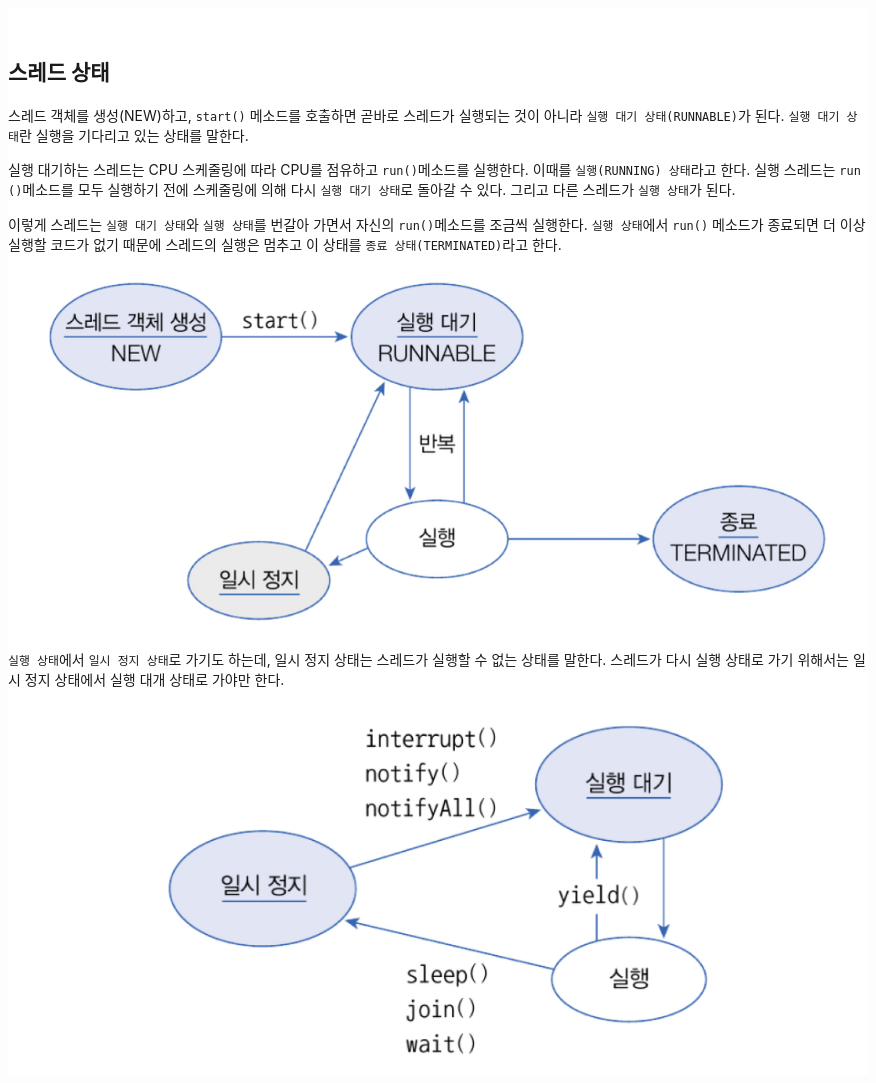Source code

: <br>


## 스레드 상태

스레드 객체를 생성(NEW)하고, `start()` 메소드를 호출하면 곧바로 스레드가 실행되는 것이 아니라 `실행 대기 상태(RUNNABLE)`가 된다. `실행 대기 상태`란 실행을 기다리고 있는 상태를 말한다.

실행 대기하는 스레드는 CPU 스케줄링에 따라 CPU를 점유하고 `run()`메소드를 실행한다. 이때를 `실행(RUNNING) 상태`라고 한다. 실행 스레드는 `run()`메소드를 모두 실행하기 전에 스케줄링에 의해 다시 `실행 대기 상태`로 돌아갈 수 있다. 그리고 다른 스레드가 `실행 상태`가 된다.

이렇게 스레드는 `실행 대기 상태`와 `실행 상태`를 번갈아 가면서 자신의 `run()`메소드를 조금씩 실행한다. `실행 상태`에서 `run()` 메소드가 종료되면 더 이상 실행할 코드가 없기 때문에 스레드의 실행은 멈추고 이 상태를 `종료 상태(TERMINATED)`라고 한다.

![](../img/ch14/14-5.jpeg)

`실행 상태`에서 `일시 정지 상태`로 가기도 하는데, 일시 정지 상태는 스레드가 실행할 수 없는 상태를 말한다. 스레드가 다시 실행 상태로 가기 위해서는 일시 정지 상태에서 실행 대개 상태로 가야만 한다. 

![](../img/ch14/14-6.jpeg)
..........
▸ **What you need to do**: Please return the entries above exactly as they appear, but without the pictures.

▸ **Task output**:
Source code

: <br>


## 스레드 상태

스레드 객체를 생성(NEW)하고, `start()` 메소드를 호출하면 곧바로 스레드가 실행되는 것이 아니라 `실행 대기 상태(RUNNABLE)`가 된다. `실행 대기 상태`란 실행을 기다리고 있는 상태를 말한다.

실행 대기하는 스레드는 CPU 스케줄링에 따라 CPU를 점유하고 `run()`메소드를 실행한다. 이때를 `실행(RUNNING) 상태`라고 한다. 실행 스레드는 `run()`메소드를 모두 실행하기 전에 스케줄링에 의해 다시 `실행 대기 상태`로 돌아갈 수 있다. 그리고 다른 스레드가 `실행 상태`가 된다.

이렇게 스레드는 `실행 대기 상태`와 `실행 상태`를 번갈아 가면서 자신의 `run()`메소드를 조금씩 실행한다. `실행 상태`에서 `run()` 메소드가 종료되면 더 이상 실행할 코드가 없기 때문에 스레드의 실행은 멈추고 이 상태를 `종료 상태(TERMINATED)`라고 한다.

![](../img/ch14/14-5.jpeg)

`실행 상태`에서 `일시 정지 상태`로 가기도 하는데, 일시 정지 상태는 스레드가 실행할 수 없는 상태를 말한다. 스레드가 다시 실행 상태로 가기 위해서는 일시 정지 상태에서 실행 대개 상태로 가야만 한다. 

![](../img/ch14/14-6.jpeg)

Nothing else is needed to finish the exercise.